- [Data supplied]:
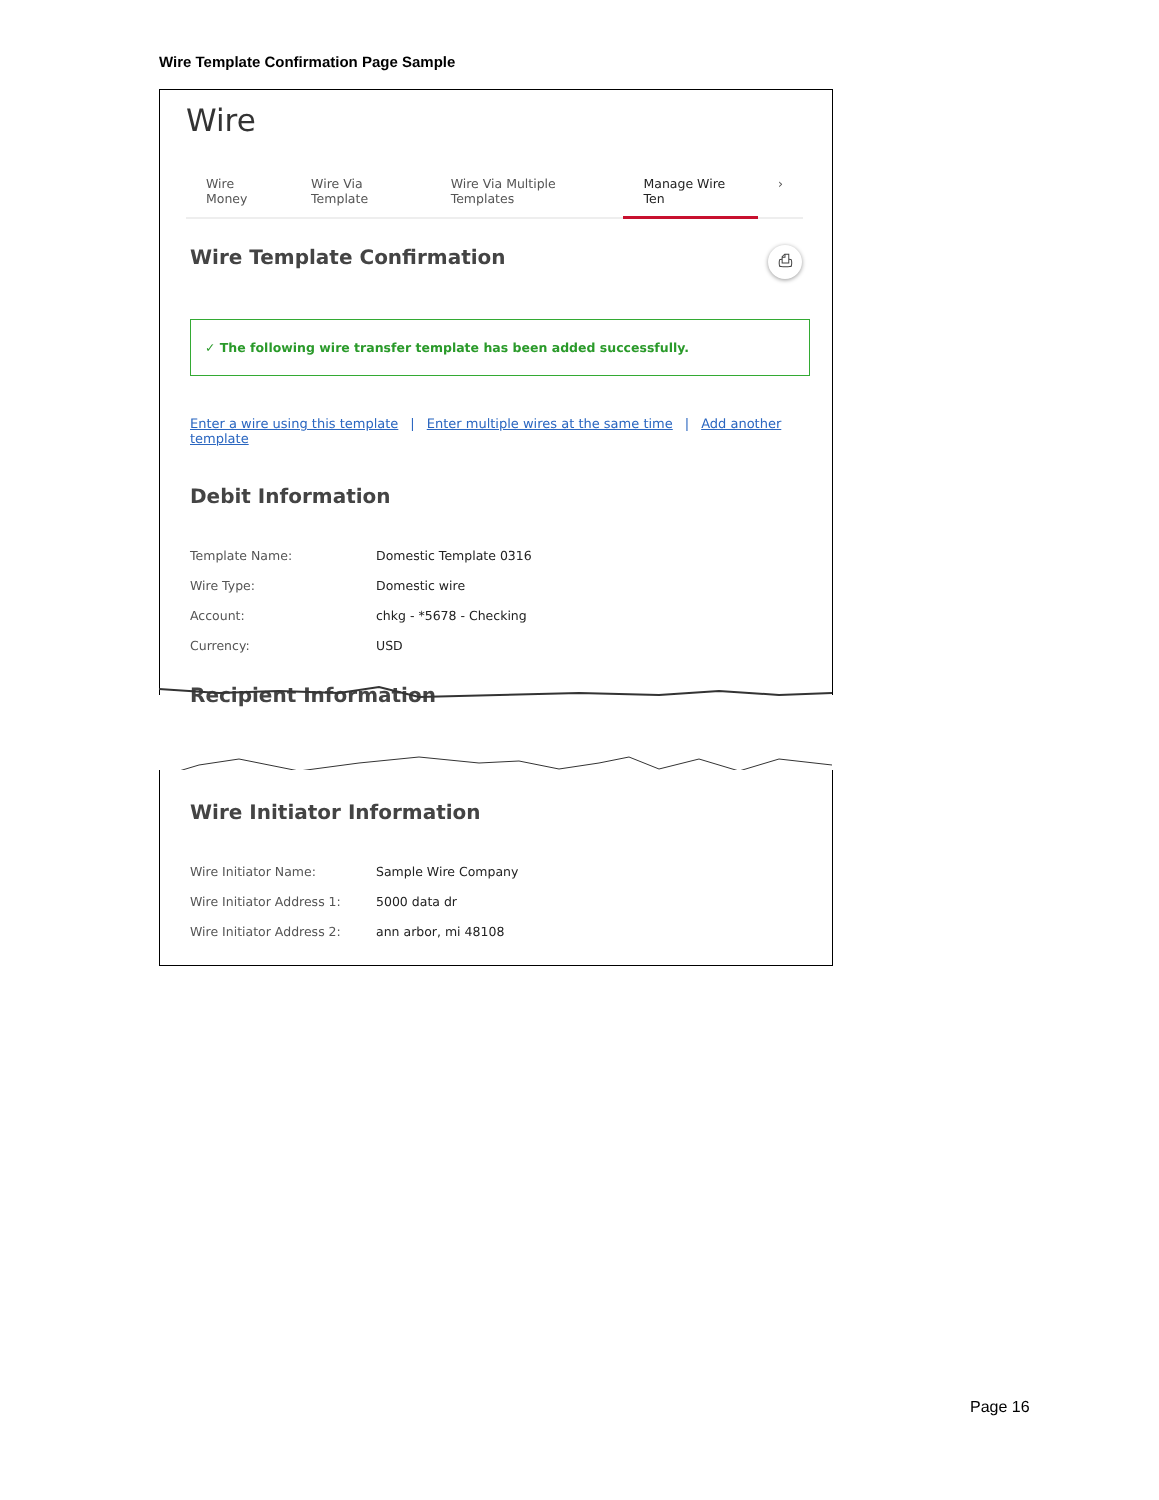Wire Template Confirmation Page Sample
Wire
Wire Money Wire Via Template Wire Via Multiple Templates Manage Wire Ten ›
Wire Template Confirmation
⎙
✓ The following wire transfer template has been added successfully.
Enter a wire using this template | Enter multiple wires at the same time | Add another template
Debit Information
Template Name: Domestic Template 0316
Wire Type: Domestic wire
Account: chkg - *5678 - Checking
Currency: USD
Recipient Information
Wire Initiator Information
Wire Initiator Name: Sample Wire Company
Wire Initiator Address 1:
5000 data dr
Wire Initiator Address 2:
ann arbor, mi 48108
Page 16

- [What needs to be done]: Take the line that contains "Debit Information" and every line after it in the material above. Set those lines down exactly and nothing more.

- [Output below]:
Debit Information
Template Name: Domestic Template 0316
Wire Type: Domestic wire
Account: chkg - *5678 - Checking
Currency: USD
Recipient Information
Wire Initiator Information
Wire Initiator Name: Sample Wire Company
Wire Initiator Address 1:
5000 data dr
Wire Initiator Address 2:
ann arbor, mi 48108
Page 16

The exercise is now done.